- _CHALLENGE 1_
Decide whether each statement agrees with the entropy proof below. For each, answer yes or no and quote the deciding words. (a) The argument relies on Fekete's Subadditive Lemma. (b) The sub-σ-algebra is required to be infinite. (c) The transformation T is assumed to preserve μ.
- _CHALLENGE 2_
Set down everything in the entropy proof from "Let $\AA \subseteq" down to "let $m, n \ge 1$.", unchanged.
- _CHALLENGE 3_
In the entropy proof, what condition is placed on $m$ and $n$ before the subadditivity computation?

- _PASSAGE GIVEN_
Let $T: X \to X$ be a $\mu$-preserving transformation.
Let $\AA \subseteq \BB$ be a finite sub-$\sigma$-algebra.
Then the entropy of $T$ with respect to $\AA$:
- $\ds \map h {T, \AA} := \lim_{n \mathop \to \infty} \frac 1 n \map H {\bigvee_{k \mathop = 0}^{n - 1} T^{-k} \AA}$
is well-defined.
Proof
Let:
- $\ds a_n := \map H {\bigvee_{k \mathop = 0}^{n - 1} T^{-k} \AA}$
We need to show that the limit:
- $\ds \lim_{n \mathop \to \infty} \frac {a_n} n$
exists.
In view of Fekete's Subadditive Lemma, it suffices to show the subadditivity of $\sequence {a_n}$.
To this end, let $m, n \ge 1$.
Then:
\(\ds a_{m + n}\) | \(=\) | \(\ds \map H {\bigvee_{k \mathop = 0}^{m - 1} T^{-k} \AA \vee \bigvee_{k \mathop = m}^{m + n - 1} T^{-k} \AA }\) | ||||||||||||
\(\ds \) | \(\le\) | \(\ds \map H {\bigvee_{k \mathop = 0}^{m - 1} T^{-k} \AA} + \map H {\bigvee_{k \mathop = m}^{m + n - 1} T^{-k} \AA }\) | Conditional Entropy of Join as Sum/Corollary 5 | |||||||||||
\(\ds \) | \(=\) | \(\ds \map H {\bigvee_{k \mathop = 0}^{m - 1} T^{-k} \AA} + \map H {\bigvee_{k \mathop = 0}^{n - 1} T^{-k} \AA }\) | Entropy of Finite Sub-Sigma-Algebra is Transformation Invariant | |||||||||||
\(\ds \) | \(=\) | \(\ds a_m + a_n\) |
$\blacksquare$

- _SUPPLIED DATA_
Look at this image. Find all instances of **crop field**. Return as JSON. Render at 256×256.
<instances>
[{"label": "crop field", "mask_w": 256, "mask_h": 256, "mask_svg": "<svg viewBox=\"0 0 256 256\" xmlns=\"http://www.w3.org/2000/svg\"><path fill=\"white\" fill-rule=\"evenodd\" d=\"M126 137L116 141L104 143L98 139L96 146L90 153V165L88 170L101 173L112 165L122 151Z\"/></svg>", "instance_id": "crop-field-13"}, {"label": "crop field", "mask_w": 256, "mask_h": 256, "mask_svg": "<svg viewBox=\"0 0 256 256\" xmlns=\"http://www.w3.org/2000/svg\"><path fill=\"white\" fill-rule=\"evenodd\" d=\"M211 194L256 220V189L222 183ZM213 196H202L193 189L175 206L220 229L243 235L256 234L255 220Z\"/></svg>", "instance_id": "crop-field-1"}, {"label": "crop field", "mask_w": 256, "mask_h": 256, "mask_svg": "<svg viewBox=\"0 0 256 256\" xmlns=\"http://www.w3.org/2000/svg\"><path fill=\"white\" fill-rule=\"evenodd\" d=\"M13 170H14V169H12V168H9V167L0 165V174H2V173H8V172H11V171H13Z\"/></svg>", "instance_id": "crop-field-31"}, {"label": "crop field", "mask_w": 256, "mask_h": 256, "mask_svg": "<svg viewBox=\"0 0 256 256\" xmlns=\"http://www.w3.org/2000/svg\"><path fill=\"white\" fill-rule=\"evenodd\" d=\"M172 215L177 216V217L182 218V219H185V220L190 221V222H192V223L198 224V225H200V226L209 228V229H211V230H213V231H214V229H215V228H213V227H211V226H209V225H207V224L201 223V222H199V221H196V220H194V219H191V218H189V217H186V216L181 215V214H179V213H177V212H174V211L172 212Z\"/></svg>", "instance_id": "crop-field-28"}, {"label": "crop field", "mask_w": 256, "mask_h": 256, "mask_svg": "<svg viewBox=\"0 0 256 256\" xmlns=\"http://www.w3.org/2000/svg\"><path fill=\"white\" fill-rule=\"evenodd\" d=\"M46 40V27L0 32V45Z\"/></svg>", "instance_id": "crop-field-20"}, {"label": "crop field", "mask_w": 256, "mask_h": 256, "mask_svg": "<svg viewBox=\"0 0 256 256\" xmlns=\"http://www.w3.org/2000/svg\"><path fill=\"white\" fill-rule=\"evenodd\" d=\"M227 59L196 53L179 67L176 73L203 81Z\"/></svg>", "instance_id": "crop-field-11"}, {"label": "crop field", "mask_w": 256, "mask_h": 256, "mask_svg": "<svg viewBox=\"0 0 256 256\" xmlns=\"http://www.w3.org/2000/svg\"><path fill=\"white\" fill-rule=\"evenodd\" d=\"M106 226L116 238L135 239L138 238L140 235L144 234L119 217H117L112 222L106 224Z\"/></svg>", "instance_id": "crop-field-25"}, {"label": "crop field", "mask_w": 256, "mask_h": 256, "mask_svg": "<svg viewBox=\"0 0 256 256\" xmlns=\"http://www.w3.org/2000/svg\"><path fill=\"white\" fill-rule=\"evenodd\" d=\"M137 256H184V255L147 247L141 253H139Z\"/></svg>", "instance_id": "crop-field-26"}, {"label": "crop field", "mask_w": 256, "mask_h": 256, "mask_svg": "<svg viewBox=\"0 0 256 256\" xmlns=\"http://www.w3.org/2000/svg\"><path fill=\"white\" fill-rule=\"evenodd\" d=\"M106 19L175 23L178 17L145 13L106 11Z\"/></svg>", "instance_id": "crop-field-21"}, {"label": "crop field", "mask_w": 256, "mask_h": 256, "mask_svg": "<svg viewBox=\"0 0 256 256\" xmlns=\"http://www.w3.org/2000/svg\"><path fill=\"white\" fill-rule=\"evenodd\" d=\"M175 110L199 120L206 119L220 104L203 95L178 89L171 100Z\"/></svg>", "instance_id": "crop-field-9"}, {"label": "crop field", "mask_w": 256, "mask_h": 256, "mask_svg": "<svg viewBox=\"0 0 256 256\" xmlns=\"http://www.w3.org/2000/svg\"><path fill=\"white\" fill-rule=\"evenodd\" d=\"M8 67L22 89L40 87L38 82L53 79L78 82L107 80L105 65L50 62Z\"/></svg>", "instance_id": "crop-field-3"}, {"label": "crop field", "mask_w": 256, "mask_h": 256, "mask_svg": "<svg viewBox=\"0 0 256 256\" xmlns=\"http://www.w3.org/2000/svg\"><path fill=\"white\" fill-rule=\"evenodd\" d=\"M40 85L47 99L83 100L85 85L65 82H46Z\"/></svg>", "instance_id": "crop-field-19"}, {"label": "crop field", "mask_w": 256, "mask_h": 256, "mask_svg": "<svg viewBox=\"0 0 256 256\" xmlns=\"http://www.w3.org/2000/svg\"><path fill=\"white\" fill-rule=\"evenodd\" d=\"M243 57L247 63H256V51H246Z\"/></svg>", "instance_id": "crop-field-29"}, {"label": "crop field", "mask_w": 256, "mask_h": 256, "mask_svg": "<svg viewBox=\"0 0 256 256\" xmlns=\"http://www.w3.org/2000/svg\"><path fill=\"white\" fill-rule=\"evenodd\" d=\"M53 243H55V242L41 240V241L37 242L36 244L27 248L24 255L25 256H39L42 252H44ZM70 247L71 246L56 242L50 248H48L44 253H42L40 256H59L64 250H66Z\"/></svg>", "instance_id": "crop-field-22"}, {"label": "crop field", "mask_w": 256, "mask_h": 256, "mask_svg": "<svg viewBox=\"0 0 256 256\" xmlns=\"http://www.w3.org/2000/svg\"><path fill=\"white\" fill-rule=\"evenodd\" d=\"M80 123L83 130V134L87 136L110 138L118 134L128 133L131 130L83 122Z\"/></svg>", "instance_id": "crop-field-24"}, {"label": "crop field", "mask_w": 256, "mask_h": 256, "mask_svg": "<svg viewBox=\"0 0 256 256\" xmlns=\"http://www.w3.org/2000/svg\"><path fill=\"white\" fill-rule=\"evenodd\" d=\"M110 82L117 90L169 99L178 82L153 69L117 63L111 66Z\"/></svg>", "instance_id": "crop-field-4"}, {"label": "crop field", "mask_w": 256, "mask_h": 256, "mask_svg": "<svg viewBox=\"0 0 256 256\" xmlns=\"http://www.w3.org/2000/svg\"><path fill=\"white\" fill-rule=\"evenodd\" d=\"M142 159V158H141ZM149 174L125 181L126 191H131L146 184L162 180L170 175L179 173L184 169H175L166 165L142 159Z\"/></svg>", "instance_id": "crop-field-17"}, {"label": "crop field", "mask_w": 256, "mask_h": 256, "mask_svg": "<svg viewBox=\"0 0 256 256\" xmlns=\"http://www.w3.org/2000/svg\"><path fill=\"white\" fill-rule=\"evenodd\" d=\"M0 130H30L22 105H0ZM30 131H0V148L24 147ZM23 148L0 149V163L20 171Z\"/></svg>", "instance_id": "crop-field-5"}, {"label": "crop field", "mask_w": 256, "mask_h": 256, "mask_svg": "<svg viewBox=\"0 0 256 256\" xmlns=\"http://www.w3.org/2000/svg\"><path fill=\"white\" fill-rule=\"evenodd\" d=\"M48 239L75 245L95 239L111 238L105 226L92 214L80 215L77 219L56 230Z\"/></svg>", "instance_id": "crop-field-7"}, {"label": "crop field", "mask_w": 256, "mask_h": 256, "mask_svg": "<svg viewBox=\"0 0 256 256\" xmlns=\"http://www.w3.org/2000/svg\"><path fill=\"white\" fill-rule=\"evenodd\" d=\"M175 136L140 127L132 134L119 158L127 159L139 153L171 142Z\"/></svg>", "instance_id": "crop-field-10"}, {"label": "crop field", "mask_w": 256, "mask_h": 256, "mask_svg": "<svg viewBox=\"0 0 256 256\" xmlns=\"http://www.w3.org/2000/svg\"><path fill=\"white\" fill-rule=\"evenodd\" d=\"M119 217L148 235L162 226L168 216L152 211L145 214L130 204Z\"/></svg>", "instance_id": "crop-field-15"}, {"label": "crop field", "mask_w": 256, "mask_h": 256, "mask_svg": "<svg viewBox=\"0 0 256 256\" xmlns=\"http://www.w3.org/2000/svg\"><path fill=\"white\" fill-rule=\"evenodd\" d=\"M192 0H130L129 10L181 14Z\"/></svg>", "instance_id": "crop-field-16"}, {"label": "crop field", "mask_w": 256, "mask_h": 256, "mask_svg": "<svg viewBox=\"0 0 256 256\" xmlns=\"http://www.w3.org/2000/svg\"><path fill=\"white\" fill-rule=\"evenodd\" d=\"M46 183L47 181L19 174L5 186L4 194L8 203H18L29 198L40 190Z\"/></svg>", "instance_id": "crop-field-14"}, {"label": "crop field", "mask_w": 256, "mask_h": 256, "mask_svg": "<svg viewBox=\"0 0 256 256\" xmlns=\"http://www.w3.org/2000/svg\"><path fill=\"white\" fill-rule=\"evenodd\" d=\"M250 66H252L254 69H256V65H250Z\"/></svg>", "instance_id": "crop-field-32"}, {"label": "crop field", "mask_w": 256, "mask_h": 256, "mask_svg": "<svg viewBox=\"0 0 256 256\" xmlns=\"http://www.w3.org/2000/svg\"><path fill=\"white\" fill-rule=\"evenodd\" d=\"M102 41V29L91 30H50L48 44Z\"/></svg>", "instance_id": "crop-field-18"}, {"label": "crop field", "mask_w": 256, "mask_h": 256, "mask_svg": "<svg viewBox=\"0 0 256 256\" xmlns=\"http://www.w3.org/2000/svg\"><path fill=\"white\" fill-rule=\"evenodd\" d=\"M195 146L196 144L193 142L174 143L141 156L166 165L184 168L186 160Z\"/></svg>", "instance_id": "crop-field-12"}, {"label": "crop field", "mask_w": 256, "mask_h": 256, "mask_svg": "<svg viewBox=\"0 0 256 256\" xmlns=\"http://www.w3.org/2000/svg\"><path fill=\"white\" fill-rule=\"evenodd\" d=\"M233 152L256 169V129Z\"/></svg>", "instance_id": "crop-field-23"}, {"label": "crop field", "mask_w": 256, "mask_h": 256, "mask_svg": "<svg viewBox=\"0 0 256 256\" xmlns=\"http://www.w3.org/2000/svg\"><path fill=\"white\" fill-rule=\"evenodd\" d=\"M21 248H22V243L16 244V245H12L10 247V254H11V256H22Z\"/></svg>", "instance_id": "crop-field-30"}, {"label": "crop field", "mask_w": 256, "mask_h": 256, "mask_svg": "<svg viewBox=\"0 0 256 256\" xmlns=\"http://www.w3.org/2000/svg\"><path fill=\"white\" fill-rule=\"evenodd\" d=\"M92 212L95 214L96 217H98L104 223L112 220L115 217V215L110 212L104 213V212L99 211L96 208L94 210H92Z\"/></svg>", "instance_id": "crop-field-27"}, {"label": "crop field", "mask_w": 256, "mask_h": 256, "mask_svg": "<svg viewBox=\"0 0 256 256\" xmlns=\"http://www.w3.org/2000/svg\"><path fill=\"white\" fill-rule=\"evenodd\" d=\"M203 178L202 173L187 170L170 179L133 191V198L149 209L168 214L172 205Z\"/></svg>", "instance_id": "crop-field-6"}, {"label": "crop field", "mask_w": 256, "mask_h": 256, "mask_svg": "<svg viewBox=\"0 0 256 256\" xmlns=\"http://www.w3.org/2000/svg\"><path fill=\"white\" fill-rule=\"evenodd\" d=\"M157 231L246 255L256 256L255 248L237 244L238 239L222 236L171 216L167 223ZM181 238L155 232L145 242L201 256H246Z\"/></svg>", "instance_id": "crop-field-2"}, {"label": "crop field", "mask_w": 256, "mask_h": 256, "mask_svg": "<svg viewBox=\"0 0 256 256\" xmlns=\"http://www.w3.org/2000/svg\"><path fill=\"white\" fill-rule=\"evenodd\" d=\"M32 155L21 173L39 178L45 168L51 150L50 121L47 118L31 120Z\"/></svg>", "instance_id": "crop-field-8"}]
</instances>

- _WORKED SOLUTION 1_
(a) Yes: "In view of Fekete's Subadditive Lemma, it suffices to show the subadditivity of $\sequence {a_n}$."
(b) No: "Let $\AA \subseteq \BB$ be a finite sub-$\sigma$-algebra."
(c) Yes: "Let $T: X \to X$ be a $\mu$-preserving transformation."

- _WORKED SOLUTION 2_
Let $\AA \subseteq \BB$ be a finite sub-$\sigma$-algebra.
Then the entropy of $T$ with respect to $\AA$:
- $\ds \map h {T, \AA} := \lim_{n \mathop \to \infty} \frac 1 n \map H {\bigvee_{k \mathop = 0}^{n - 1} T^{-k} \AA}$
is well-defined.
Proof
Let:
- $\ds a_n := \map H {\bigvee_{k \mathop = 0}^{n - 1} T^{-k} \AA}$
We need to show that the limit:
- $\ds \lim_{n \mathop \to \infty} \frac {a_n} n$
exists.
In view of Fekete's Subadditive Lemma, it suffices to show the subadditivity of $\sequence {a_n}$.
To this end, let $m, n \ge 1$.

- _WORKED SOLUTION 3_
$m, n \ge 1$